Leverage latest cybersecurity software and techniques
As cybersecurity continues to be a rapidly transforming landscape it is important to maintain the cybersecurity software your enterprise uses in their latest version. Selecting cybersecurity software should be carefully assessed based on industrywide recognition. The latest techniques should be implemented to maintain strict security posture that includes but not limited to data encryption while exchanging data, firewalls at the edge of two interacting environments, intrusion detection systems, and data back up.

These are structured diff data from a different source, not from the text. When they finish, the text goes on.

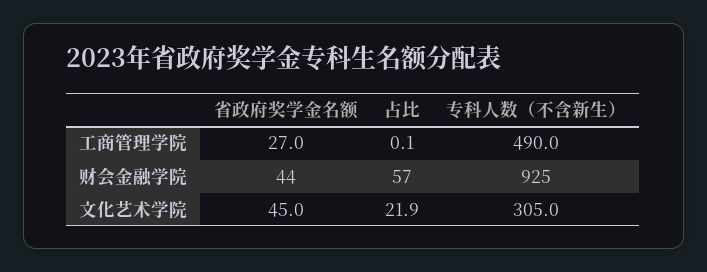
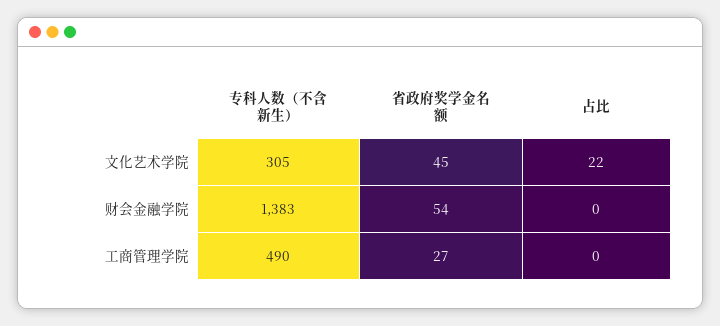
省政府奖学金名额, 财会金融学院: 44 -> 54
占比, 财会金融学院: 57 -> 0
专科人数（不含新生）, 财会金融学院: 925 -> 1383

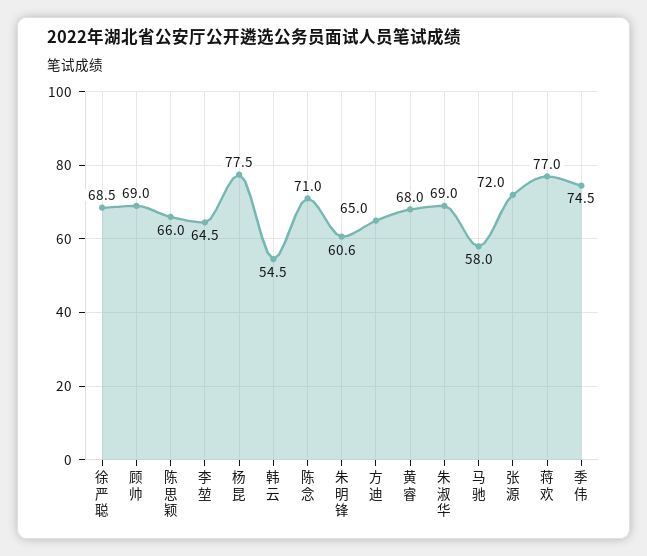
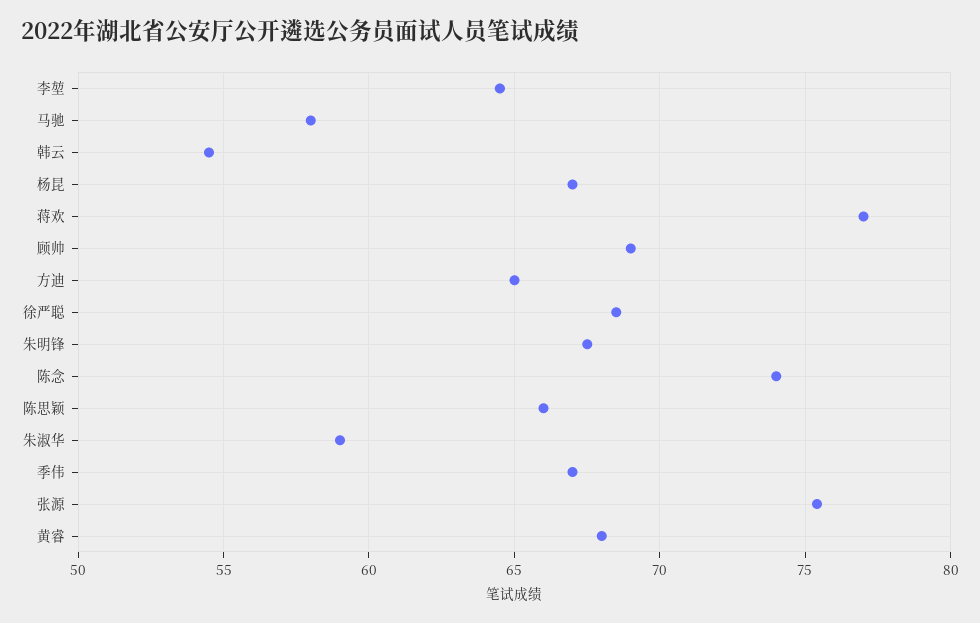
杨昆: 77.5 -> 67
陈念: 71 -> 74
朱明锋: 60.6 -> 67.5
朱淑华: 69 -> 59
张源: 72 -> 75.5
季伟: 74.5 -> 67

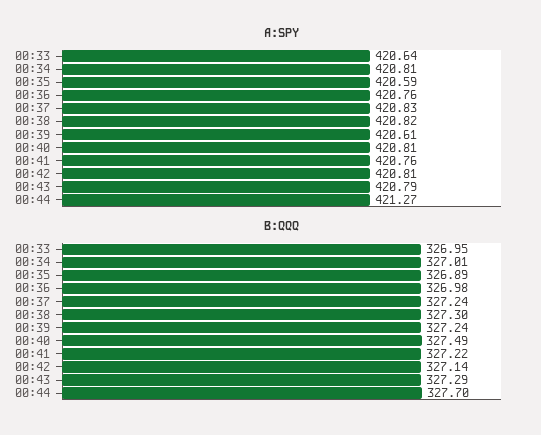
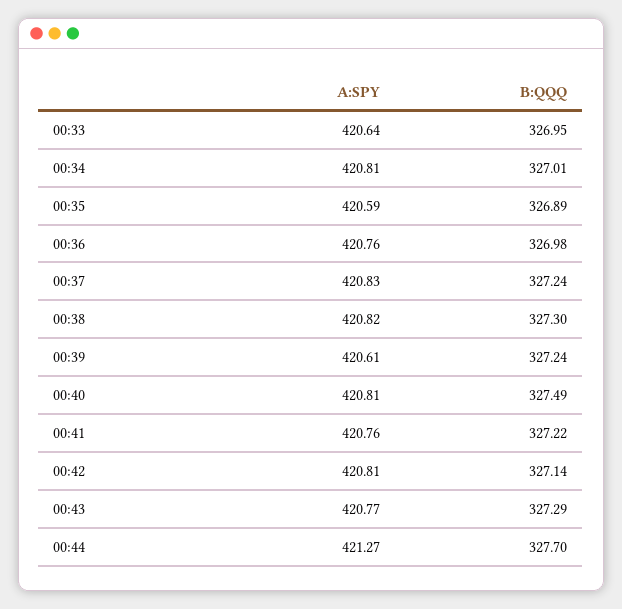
A:SPY, 00:43: 420.79 -> 420.77

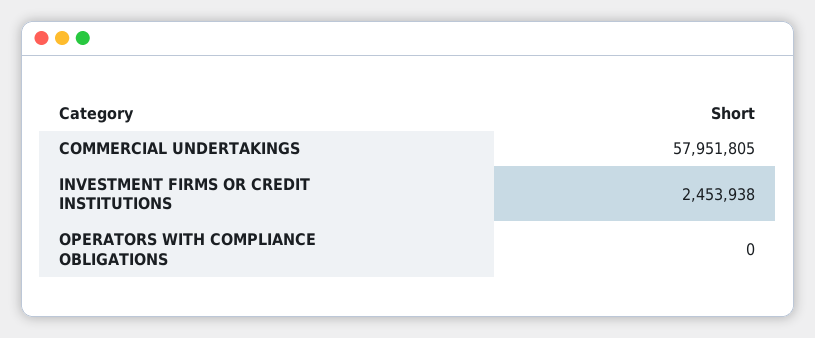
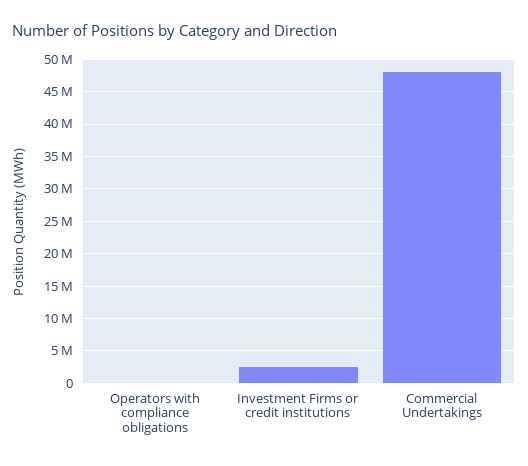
COMMERCIAL UNDERTAKINGS: 57951805 -> 48000000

Educate employees about potential risks and train about latest security practices
Cybersecurity training will bring awareness among your employees of the latest cybersecurity practices. Educating your employees on the security risks associated with their activities, their functions and duties to maintain security, and roles to mitigate cyberattacks will contribute to overall cybersecurity awareness across your organization. The 2022 Global Risks Report produced by the World Economic Forum revealed that 95% of cyber security threats were partially accounted for by human error. Therefore, it is important to educate your employees on various cybersecurity facts like what a phishing email looks like, what makes a good password, what constitutes exemplary cyber etiquette and train them time to time on the latest cybersecurity trends to make cybersecurity a part of your company culture.